Top of Records for the exercise

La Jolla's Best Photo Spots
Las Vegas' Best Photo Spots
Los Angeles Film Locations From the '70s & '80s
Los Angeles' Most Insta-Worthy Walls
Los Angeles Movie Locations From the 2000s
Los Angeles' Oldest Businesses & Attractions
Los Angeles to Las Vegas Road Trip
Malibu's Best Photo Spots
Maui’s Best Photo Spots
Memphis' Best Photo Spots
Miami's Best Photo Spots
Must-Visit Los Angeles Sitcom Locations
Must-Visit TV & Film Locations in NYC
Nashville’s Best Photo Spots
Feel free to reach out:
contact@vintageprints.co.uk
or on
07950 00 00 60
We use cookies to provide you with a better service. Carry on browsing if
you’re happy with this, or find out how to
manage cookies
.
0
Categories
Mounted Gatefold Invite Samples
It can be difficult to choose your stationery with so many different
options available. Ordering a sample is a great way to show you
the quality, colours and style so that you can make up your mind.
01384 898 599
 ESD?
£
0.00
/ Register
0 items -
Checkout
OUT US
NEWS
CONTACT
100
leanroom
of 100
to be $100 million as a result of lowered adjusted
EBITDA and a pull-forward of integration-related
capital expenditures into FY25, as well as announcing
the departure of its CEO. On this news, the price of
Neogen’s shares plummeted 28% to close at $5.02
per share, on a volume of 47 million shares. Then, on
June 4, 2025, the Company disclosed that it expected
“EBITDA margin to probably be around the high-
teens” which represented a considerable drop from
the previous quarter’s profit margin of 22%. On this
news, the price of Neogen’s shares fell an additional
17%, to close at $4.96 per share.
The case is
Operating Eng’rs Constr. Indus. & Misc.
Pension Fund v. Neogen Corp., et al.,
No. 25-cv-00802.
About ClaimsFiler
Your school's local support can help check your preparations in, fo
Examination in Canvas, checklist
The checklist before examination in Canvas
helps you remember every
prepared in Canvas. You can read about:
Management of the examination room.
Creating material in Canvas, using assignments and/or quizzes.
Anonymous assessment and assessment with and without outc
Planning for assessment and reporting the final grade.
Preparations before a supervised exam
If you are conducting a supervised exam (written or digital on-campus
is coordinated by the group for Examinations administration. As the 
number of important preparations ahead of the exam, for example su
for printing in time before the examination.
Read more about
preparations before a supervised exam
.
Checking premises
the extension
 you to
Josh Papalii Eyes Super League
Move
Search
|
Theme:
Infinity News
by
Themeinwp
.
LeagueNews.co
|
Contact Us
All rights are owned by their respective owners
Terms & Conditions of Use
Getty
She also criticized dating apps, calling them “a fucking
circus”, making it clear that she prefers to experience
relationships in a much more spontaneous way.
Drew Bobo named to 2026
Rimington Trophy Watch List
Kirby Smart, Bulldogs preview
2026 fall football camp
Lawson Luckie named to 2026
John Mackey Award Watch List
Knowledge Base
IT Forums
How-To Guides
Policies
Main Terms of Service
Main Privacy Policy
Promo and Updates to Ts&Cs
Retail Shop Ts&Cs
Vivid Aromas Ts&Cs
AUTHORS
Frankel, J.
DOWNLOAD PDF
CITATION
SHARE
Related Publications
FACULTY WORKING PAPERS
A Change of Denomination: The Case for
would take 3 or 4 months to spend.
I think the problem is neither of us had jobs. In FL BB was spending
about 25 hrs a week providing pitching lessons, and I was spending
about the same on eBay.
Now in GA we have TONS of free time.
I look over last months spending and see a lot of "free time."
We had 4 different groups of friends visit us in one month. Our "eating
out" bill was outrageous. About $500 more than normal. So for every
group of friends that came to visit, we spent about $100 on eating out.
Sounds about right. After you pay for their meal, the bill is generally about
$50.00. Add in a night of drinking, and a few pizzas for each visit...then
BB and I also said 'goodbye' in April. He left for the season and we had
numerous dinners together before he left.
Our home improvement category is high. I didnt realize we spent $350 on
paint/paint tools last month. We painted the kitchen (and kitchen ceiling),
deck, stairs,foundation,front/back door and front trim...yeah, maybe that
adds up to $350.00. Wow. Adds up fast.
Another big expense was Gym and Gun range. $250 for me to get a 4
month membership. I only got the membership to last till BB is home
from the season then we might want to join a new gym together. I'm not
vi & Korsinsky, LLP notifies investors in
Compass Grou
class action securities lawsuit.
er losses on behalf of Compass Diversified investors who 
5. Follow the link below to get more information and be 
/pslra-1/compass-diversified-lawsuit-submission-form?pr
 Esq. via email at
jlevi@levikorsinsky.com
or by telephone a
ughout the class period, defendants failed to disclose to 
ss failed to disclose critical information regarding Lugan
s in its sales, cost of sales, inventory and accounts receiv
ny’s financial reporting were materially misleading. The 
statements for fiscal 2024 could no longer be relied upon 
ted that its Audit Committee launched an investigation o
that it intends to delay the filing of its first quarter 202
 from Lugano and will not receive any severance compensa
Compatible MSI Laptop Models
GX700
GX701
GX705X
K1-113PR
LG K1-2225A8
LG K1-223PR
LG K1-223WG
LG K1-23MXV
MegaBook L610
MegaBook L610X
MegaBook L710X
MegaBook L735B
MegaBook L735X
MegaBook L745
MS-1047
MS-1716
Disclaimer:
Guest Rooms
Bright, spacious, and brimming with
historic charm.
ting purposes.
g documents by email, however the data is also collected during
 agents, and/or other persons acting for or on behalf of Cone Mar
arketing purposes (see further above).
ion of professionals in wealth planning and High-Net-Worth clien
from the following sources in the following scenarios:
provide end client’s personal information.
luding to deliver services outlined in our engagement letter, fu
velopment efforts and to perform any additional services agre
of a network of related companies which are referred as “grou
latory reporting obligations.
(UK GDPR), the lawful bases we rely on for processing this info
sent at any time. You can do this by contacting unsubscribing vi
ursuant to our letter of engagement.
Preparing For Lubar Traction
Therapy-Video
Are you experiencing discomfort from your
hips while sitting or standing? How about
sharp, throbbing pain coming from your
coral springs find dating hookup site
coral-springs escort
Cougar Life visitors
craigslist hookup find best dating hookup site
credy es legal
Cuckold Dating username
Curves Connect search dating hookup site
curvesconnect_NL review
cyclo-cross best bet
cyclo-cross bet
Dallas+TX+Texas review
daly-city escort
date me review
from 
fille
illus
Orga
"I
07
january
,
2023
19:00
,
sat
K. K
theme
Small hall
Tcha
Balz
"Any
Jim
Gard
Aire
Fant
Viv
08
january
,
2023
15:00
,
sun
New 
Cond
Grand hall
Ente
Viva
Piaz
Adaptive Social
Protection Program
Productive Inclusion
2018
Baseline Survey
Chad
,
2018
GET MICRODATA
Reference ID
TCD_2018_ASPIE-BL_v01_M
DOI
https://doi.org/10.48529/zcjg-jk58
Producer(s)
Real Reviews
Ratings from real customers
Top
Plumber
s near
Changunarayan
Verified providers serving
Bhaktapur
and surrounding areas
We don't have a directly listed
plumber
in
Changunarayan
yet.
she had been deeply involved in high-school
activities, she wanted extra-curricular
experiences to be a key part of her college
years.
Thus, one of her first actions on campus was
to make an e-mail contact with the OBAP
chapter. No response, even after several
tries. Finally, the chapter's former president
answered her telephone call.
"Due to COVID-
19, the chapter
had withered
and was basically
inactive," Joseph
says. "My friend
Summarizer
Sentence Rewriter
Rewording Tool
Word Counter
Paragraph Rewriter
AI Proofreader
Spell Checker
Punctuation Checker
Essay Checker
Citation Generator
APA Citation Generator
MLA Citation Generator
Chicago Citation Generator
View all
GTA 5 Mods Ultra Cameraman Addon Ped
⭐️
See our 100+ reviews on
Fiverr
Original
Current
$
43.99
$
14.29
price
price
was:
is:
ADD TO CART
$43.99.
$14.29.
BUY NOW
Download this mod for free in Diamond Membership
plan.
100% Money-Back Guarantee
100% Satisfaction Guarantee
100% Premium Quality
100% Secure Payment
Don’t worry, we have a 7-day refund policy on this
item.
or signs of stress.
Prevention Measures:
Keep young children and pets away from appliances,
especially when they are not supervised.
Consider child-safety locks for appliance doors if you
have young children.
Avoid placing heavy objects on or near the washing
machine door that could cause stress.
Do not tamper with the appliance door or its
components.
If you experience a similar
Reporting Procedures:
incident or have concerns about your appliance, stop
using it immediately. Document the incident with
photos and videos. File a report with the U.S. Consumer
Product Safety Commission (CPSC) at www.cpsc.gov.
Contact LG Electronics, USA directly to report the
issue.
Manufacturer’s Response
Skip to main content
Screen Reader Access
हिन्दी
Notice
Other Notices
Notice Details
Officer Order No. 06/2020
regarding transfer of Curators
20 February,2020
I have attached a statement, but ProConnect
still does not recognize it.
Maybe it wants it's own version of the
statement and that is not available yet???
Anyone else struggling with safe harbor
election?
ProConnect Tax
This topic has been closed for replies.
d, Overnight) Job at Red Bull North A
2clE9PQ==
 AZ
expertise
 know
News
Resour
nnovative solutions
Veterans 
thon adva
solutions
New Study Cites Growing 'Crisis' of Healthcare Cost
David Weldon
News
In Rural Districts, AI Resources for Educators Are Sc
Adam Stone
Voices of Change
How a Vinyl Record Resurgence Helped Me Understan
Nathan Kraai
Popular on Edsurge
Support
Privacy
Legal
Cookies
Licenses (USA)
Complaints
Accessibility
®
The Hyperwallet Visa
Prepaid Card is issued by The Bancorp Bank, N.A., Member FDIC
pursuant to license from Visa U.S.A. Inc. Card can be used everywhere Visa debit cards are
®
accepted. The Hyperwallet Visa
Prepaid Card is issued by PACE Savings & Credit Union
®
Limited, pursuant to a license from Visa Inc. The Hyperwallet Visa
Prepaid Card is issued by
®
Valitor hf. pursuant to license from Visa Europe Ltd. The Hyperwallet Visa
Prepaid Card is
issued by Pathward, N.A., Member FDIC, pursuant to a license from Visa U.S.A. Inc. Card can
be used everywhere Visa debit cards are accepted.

Bottom of Records for the exercise

Produce a word-for-word copy of everything above from the line holding "luding to deliver" down to the line holding "MLA Citation Generator", with both of those lines kept.

# Task answer
luding to deliver services outlined in our engagement letter, fu
velopment efforts and to perform any additional services agre
of a network of related companies which are referred as “grou
latory reporting obligations.
(UK GDPR), the lawful bases we rely on for processing this info
sent at any time. You can do this by contacting unsubscribing vi
ursuant to our letter of engagement.
Preparing For Lubar Traction
Therapy-Video
Are you experiencing discomfort from your
hips while sitting or standing? How about
sharp, throbbing pain coming from your
coral springs find dating hookup site
coral-springs escort
Cougar Life visitors
craigslist hookup find best dating hookup site
credy es legal
Cuckold Dating username
Curves Connect search dating hookup site
curvesconnect_NL review
cyclo-cross best bet
cyclo-cross bet
Dallas+TX+Texas review
daly-city escort
date me review
from 
fille
illus
Orga
"I
07
january
,
2023
19:00
,
sat
K. K
theme
Small hall
Tcha
Balz
"Any
Jim
Gard
Aire
Fant
Viv
08
january
,
2023
15:00
,
sun
New 
Cond
Grand hall
Ente
Viva
Piaz
Adaptive Social
Protection Program
Productive Inclusion
2018
Baseline Survey
Chad
,
2018
GET MICRODATA
Reference ID
TCD_2018_ASPIE-BL_v01_M
DOI
https://doi.org/10.48529/zcjg-jk58
Producer(s)
Real Reviews
Ratings from real customers
Top
Plumber
s near
Changunarayan
Verified providers serving
Bhaktapur
and surrounding areas
We don't have a directly listed
plumber
in
Changunarayan
yet.
she had been deeply involved in high-school
activities, she wanted extra-curricular
experiences to be a key part of her college
years.
Thus, one of her first actions on campus was
to make an e-mail contact with the OBAP
chapter. No response, even after several
tries. Finally, the chapter's former president
answered her telephone call.
"Due to COVID-
19, the chapter
had withered
and was basically
inactive," Joseph
says. "My friend
Summarizer
Sentence Rewriter
Rewording Tool
Word Counter
Paragraph Rewriter
AI Proofreader
Spell Checker
Punctuation Checker
Essay Checker
Citation Generator
APA Citation Generator
MLA Citation Generator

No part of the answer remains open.